When The Walls Really Do Have Ears
The reason Eavesdropper works so well is that it taps into a collective unease we already live with. We’ve seen smart speakers record private conversations by accident. We’ve seen law enforcement subpoena Alexa recordings in murder investigations. “Smart-home devices have become witnesses in criminal cases,” noting that courts were grappling with how to handle evidence collected in people’s living rooms.
So, when Hunter Stevens hacks Southerly to search for his daughter, the moral tension isn’t abstract. It’s immediate. Wouldn’t you do the same if you had the power? And yet the second he flips the system inward, he becomes its prey. The line between protection and persecution blurs and suddenly the story doesn’t feel like a thriller anymore. It feels like a headline we just haven’t read yet.
The Promise of Perfect Medicine — And Its Shadow
Dr. Marschall Runge’s Coded to Kill hit me differently, but with the same gut punch. (Check out BookTrib’s review here.) The novel centers on Drexel Hospital’s new Electronic Health Records (EHR) system, a cutting-edge platform about to be rolled out nationwide. For doctors, it’s a dream: instant access to medical histories, fewer errors, faster diagnoses. Runge, a physician himself, understands the appeal.
And yet, while reading, I couldn’t stop flashing to news I’d already seen. In 2022 alone, over 500 hospitals reported significant data breaches. The consequences weren’t just financial; ransomware attacks forced some hospitals to divert ambulances and delay surgeries.
Patients died while systems were locked.
The same systems that promise to save us are also exquisitely vulnerable.
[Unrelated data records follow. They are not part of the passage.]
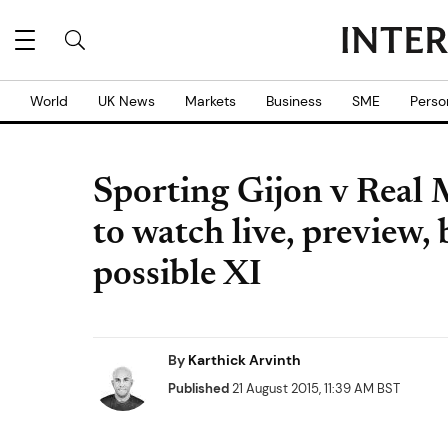
World
UK News
Markets
Business
SME
Perso
Sporting Gijon v Real
to watch live, preview,
possible XI
By
Karthick Arvinth
Published
21 August 2015, 11:39 AM BST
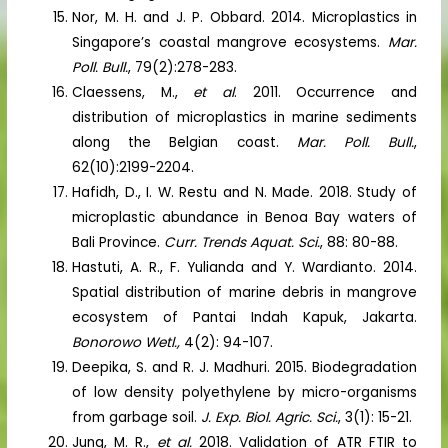
Nor, M. H. and J. P. Obbard. 2014. Microplastics in
Singapore’s coastal mangrove ecosystems.
Mar.
Poll. Bull.
, 79(2):278-283.
Claessens, M.,
et al
. 2011. Occurrence and
distribution of microplastics in marine sediments
along the Belgian coast.
Mar. Poll. Bull.
,
62(10):2199-2204.
Hafidh, D., I. W. Restu and N. Made. 2018. Study of
microplastic abundance in Benoa Bay waters of
Bali Province.
Curr. Trends Aquat. Sci.
, 88: 80-88.
Hastuti, A. R., F. Yulianda and Y. Wardianto. 2014.
Spatial distribution of marine debris in mangrove
ecosystem of Pantai Indah Kapuk, Jakarta.
Bonorowo Wetl.,
4(2): 94-107.
Deepika, S. and R. J. Madhuri. 2015. Biodegradation
of low density polyethylene by micro-organisms
from garbage soil.
J. Exp. Biol. Agric. Sci.
, 3(1): 15-21.
Jung, M. R.,
et al.
2018. Validation of ATR FTIR to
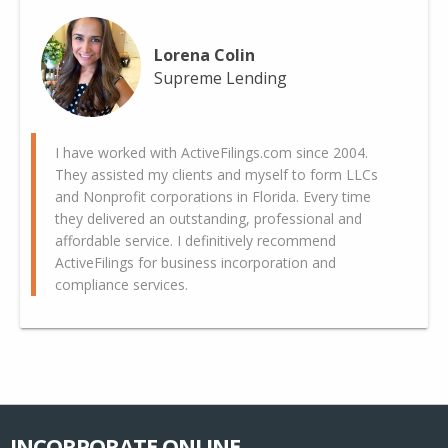
Lorena Colin
Supreme Lending
I have worked with ActiveFilings.com since 2004.
They assisted my clients and myself to form LLCs
and Nonprofit corporations in Florida. Every time
they delivered an outstanding, professional and
affordable service. I definitively recommend
ActiveFilings for business incorporation and
compliance services.
INCORPORATE ONLINE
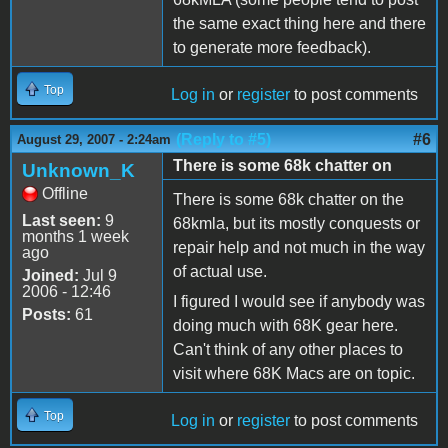
the same exact thing here and there
to generate more feedback).
Top
Log in
or
register
to post comments
(Reply to #5)
#6
August 29, 2007 - 2:24am
There is some 68k chatter on
Unknown_K
Offline
There is some 68k chatter on the
Last seen:
9
68kmla, but its mostly conquests or
months 1 week
repair help and not much in the way
ago
of actual use.
Joined:
Jul 9
2006 - 12:46
I figured I would see if anybody was
Posts:
61
doing much with 68K gear here.
Can't think of any other places to
visit where 68K Macs are on topic.
Top
Log in
or
register
to post comments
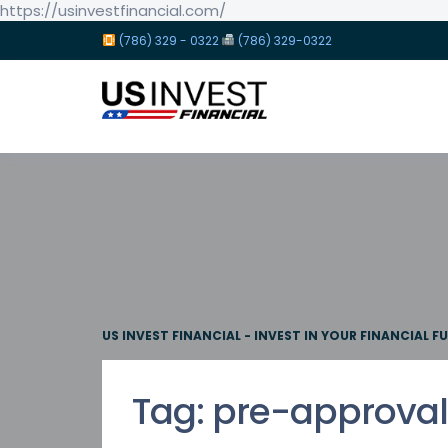
https://usinvestfinancial.com/
(786) 329 - 0322
(786) 329-0322
US INVEST FINANCIAL - INVEST IN YOUR FINANCIAL F
Tag:
pre-approval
Runge imagines a conspiracy inside the hospital, a sinister actor weaponizing the very infrastructure of care.
But the scariest part is how little imagination is required. The danger already exists.
As Holden Thorp, editor-in-chief of Science, observed, Runge’s novel is less a story than a diagnosis of how technology can strip the soul from medicine.
Why Thrillers Matter More Than White Papers
You don’t need to read the news to know that privacy is fragile or that centralized data invites abuse. You need to sit in Hunter Stevens’s shoes, trying to balance his loyalty to the system against his need to save his child. You need to stand in Drexel Hospital, watching doctors realize that every order they enter might be twisted into a death sentence.
Thrillers like Eavesdropper and Coded to Kill do the work policy papers can’t. They make the stakes visceral. They scare you in ways that are useful, because they put flesh on abstractions like “data governance” or “interoperability.” These novels remind us that technology isn’t neutral once it’s in human hands and that ambition often outruns oversight.
The World We’re Already In
We like to think of these stories as dystopian futures. But the future has a way of arriving early. A.I. systems are already reading mammograms, sometimes with higher accuracy than radiologists. Smart assistants are already logging what we say … and sometimes what we don’t mean to say. Surveillance cameras already track our movements through cities.
The question isn’t whether we’ll live in a world like Eavesdropper or Coded to Kill. We already do. The only question is how much further down the road we’re willing to go before we put up guardrails.
As Edward Snowden warned when the NSA’s surveillance dragnet came to light, the real danger was not terrorism but economic spying, social control and diplomatic manipulation.
The Uneasy Takeaway
While I was listening to Eavesdropper, I caught myself lowering my voice. Not because anyone else was home, but because the book convinced me someone else might be. And while reading Coded to Kill, I found myself wondering about my own doctor’s computer system. Was it safe? Was the data he had on me correct? Or even mine?
That’s the true power of these types of tech-thrillers: they leave you altered. They pull the speculative into the present tense. They make you question the devices on your nightstand, the files on your chart, the quiet bargains we make for speed and safety.
The thrillers end. The paranoia doesn’t. And maybe it shouldn’t, because the world is changing faster than we could have ever imagined, but the question we each need to ask ourselves is: Are we ready for it?